Tuesday, December 1, 2015


At the workplace and the home, a reputation is something that differs significantly, depending on where your reputation is being discussed.

At home, my reputation is far worse than my workplace, although in many areas they are identical.

In the time that I worked at the educational nonprofit organization, I was first perceived to be a tech guy, one with a relatively high-efficiency mindset but perhaps a less-than-ideal arsenal of social skills. As time went on and my actual work performance came to light as I became more comfortable, that attitude changed. Now, the problem, or rather the credit of the workplace is, as I have said before, that it is very ambient towards people who prefer to work with an easygoing, hardworking mindset. Be that as it may, most of the workers there are very dedicated, and love work more than most other aspects of their life (helping kids, why not?) This rather made it easy for everyone to see me in my comfort zone, a situation that was aptly described by my supervisor's boss, more of a mother figure to the entire organization: "Saadman's a little kid on the inside."
Now, that single sentence may come with a plethora of negative connotations, but that's where the negativities ended. Other than the quirks of being perceived as a man-child and being disliked by my supervisor for being as such, I held a good reputation as someone who wanted to work, and wanted to be given more work to do.

However, it was a slightly different scenario with my family. At home, I was considered very irresponsible and crass about many things. Problem is, there never was much of an opportunity for me to experience any strenuous situation, given the protectiveness of my parents and how I was pampered as the only son of my father's side for 13 years. When my little brother was born, the expectation of being mature and a role model fell upon my shoulders out of the blue.
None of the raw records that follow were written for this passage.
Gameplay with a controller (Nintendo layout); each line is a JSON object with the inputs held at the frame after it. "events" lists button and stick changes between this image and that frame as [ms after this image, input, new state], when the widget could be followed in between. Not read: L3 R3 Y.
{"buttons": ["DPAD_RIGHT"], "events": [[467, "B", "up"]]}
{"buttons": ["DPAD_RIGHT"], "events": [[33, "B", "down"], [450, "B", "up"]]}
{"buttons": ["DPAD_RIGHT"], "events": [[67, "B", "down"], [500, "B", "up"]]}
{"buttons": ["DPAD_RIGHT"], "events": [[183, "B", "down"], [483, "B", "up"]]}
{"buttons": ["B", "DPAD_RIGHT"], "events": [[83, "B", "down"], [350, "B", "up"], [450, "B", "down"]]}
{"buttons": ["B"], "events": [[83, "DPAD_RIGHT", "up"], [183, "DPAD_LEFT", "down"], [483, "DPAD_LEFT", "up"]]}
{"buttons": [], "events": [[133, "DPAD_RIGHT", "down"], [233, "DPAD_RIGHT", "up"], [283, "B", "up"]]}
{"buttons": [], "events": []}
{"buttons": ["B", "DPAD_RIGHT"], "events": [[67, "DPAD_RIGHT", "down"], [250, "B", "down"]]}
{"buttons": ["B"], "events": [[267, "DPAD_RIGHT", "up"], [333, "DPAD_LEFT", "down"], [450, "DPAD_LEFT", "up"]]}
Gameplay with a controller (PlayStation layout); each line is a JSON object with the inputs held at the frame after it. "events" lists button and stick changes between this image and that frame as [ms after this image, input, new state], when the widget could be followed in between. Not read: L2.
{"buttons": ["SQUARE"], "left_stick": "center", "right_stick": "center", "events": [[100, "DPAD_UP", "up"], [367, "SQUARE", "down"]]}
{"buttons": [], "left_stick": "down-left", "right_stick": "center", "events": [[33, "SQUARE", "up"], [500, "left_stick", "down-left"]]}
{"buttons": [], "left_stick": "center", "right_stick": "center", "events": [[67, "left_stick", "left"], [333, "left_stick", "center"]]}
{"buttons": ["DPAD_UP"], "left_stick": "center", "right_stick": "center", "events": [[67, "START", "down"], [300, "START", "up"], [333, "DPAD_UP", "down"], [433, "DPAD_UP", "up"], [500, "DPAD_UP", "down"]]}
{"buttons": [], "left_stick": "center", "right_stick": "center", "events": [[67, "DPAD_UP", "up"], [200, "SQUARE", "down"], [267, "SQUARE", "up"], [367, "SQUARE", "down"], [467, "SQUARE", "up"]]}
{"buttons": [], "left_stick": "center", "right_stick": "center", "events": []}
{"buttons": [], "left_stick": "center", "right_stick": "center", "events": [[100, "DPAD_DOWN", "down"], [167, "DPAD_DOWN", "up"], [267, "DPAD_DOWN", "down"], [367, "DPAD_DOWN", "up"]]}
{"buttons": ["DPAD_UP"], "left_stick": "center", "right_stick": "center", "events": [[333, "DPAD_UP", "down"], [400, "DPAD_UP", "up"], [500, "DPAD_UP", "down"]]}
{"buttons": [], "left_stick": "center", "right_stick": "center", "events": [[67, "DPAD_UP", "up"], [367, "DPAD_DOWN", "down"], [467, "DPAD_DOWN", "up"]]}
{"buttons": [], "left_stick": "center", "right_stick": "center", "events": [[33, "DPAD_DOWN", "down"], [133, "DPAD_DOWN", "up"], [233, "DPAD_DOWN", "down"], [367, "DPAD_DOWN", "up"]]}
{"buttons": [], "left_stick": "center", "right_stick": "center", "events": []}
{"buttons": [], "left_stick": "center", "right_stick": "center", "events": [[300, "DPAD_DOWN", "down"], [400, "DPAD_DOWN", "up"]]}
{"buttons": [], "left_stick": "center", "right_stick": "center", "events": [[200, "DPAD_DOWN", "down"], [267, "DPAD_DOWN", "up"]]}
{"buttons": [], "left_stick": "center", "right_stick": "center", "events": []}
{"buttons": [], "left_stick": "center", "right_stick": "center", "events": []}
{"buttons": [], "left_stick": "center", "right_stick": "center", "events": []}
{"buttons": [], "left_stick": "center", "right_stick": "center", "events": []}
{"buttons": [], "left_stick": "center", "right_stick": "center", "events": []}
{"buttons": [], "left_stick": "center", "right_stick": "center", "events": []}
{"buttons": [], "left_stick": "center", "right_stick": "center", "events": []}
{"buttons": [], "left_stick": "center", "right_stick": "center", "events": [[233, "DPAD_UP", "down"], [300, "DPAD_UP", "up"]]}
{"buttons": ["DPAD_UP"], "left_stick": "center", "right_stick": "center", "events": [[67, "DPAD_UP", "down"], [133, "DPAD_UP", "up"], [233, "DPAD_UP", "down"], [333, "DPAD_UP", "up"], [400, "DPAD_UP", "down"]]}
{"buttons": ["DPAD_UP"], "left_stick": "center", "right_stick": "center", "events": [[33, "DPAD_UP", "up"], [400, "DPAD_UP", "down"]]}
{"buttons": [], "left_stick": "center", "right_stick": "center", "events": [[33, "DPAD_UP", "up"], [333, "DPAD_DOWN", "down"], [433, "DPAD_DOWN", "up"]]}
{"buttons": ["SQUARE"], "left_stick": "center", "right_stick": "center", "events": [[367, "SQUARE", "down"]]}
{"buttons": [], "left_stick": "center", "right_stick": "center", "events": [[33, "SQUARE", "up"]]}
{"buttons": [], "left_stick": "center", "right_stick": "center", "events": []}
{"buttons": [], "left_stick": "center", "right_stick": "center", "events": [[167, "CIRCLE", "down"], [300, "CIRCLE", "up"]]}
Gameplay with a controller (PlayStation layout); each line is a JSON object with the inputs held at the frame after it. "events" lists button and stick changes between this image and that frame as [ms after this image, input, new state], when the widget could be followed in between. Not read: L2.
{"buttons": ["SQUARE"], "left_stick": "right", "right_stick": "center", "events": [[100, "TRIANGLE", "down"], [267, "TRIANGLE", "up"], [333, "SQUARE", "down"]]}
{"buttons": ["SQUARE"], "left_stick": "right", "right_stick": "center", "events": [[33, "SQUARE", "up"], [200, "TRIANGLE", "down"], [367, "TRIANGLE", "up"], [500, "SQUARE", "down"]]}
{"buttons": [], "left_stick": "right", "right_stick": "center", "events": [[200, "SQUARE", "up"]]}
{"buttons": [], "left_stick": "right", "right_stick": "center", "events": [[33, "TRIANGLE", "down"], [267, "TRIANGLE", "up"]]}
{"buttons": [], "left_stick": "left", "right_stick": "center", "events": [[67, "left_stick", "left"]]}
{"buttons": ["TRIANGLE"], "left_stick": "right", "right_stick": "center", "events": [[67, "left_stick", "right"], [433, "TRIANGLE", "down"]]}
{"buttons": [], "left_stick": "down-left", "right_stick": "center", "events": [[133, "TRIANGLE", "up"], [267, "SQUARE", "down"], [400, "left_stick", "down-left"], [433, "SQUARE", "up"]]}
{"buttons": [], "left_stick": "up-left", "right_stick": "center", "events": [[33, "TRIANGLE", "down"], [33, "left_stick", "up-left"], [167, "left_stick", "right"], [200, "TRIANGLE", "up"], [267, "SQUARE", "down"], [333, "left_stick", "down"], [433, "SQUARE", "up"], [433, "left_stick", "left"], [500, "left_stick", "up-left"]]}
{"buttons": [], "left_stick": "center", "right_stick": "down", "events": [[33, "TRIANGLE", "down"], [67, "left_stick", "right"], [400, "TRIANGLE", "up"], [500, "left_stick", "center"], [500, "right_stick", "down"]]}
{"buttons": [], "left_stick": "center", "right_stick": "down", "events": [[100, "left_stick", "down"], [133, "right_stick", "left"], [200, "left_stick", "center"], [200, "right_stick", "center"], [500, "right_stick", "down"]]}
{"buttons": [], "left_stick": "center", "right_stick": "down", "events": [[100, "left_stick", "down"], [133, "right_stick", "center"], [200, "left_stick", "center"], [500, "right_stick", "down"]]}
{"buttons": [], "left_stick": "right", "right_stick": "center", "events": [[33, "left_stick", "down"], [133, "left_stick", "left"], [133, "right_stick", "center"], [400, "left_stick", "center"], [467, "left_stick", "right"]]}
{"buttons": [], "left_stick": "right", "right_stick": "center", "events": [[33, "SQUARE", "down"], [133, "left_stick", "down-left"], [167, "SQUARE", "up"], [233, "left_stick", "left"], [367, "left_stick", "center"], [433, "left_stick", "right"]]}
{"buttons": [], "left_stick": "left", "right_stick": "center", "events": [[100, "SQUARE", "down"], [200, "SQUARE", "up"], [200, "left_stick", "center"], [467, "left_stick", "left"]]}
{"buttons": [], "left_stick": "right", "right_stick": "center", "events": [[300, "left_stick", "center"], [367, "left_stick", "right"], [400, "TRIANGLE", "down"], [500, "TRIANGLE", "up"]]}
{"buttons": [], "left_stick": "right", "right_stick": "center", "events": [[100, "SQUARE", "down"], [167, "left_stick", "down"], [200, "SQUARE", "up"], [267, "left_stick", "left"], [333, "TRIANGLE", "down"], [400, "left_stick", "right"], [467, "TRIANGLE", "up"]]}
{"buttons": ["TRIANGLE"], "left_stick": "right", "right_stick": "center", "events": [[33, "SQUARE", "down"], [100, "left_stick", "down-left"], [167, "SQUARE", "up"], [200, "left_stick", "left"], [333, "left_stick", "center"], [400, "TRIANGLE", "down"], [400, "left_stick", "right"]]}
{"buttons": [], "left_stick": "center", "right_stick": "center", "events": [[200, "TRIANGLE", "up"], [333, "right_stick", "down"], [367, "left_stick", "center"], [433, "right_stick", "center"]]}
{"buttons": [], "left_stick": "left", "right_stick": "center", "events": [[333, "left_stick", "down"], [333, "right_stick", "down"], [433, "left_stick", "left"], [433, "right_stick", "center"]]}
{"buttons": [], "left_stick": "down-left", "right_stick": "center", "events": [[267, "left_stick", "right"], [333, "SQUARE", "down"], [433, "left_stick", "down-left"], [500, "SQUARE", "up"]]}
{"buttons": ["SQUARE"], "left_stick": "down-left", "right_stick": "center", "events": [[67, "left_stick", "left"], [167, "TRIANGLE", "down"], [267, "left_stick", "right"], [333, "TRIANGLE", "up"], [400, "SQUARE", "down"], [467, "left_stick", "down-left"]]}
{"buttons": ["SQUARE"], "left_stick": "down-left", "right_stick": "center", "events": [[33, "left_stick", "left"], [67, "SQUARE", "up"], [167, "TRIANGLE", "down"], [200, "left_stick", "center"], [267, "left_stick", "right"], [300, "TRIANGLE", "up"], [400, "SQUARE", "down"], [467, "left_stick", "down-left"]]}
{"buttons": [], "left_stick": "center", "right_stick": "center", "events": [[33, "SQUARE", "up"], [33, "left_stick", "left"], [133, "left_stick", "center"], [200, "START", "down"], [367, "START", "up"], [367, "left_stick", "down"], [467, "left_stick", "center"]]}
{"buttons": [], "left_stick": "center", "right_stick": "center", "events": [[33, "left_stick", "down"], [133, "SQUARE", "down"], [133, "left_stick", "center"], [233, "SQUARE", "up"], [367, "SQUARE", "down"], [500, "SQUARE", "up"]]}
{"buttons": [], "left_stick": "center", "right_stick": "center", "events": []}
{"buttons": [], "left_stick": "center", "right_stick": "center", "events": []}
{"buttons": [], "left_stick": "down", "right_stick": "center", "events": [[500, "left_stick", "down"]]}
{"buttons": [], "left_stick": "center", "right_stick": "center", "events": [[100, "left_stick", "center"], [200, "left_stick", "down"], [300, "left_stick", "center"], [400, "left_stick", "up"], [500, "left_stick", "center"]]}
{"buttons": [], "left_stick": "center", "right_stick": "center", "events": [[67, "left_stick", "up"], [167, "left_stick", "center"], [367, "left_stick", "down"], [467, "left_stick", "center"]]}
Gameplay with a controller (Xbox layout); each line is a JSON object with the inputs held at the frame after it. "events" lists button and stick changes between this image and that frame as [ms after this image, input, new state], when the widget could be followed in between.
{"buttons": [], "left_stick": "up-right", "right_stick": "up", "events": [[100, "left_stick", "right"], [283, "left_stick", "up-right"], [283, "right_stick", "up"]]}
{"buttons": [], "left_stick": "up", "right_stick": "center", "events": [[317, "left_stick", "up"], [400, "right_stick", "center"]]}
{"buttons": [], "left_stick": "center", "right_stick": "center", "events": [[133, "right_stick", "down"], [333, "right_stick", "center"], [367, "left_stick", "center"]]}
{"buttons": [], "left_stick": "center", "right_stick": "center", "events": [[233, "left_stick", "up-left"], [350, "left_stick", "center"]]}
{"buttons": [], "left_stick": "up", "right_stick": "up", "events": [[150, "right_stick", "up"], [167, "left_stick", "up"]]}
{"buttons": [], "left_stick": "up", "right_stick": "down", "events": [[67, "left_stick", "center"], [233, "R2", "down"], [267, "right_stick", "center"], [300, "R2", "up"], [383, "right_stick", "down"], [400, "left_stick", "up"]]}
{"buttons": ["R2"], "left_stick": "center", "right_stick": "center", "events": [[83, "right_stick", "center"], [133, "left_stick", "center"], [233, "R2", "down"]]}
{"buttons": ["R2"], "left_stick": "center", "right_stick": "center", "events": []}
This mismatch of expectations (at least, that was the case in my opinion) with my actual mental faculties made it a worst-case scenario when it came to fulfilling what was given to me.

I understand how the two present a dichotomy of how my reputation can vary, but that is how I perceive my own reputation to be. There can be no fixed truth to your reputation other than some aspects of it, such as your productivity as a person, or your creativity, or your tardiness, among other things. While I left work thinking I may have been responsible for a lot of damage to the project I was tasked with, I was given a glowing report by my previously-thought-to-be annoyed supervisor to the "mother" figure, meaning the founder of the organization, who promised me that my work had convinced her to welcome me with open arms should I ever want to join the organization. In contrast to that, my reputation to my family has not changed much, and I face the repercussions of that on a daily basis.

In conclusion, a person's reputation varies in accordance to the context of the environment she/he is present in. Reputation may vary across family, work, friends, and now even social media. Possibly, only your family really knows how you actually are.


  1. It's interesting to think that reputation depends on context. You talked about work at the non-profit and in the family. Is it different at school? Have you established a reputation in that setting?

    1. It's difficult to ascertain your reputation at school i.e. University unless you have a solid "foundation", as I would like to call it.
      My own situation/time at the U of I has been the absolute most tumultuous time of my life, and it's possible I'm more of a statistic than a person in terms of reputation. That may be going to the extreme, but again, that's just my own opinion.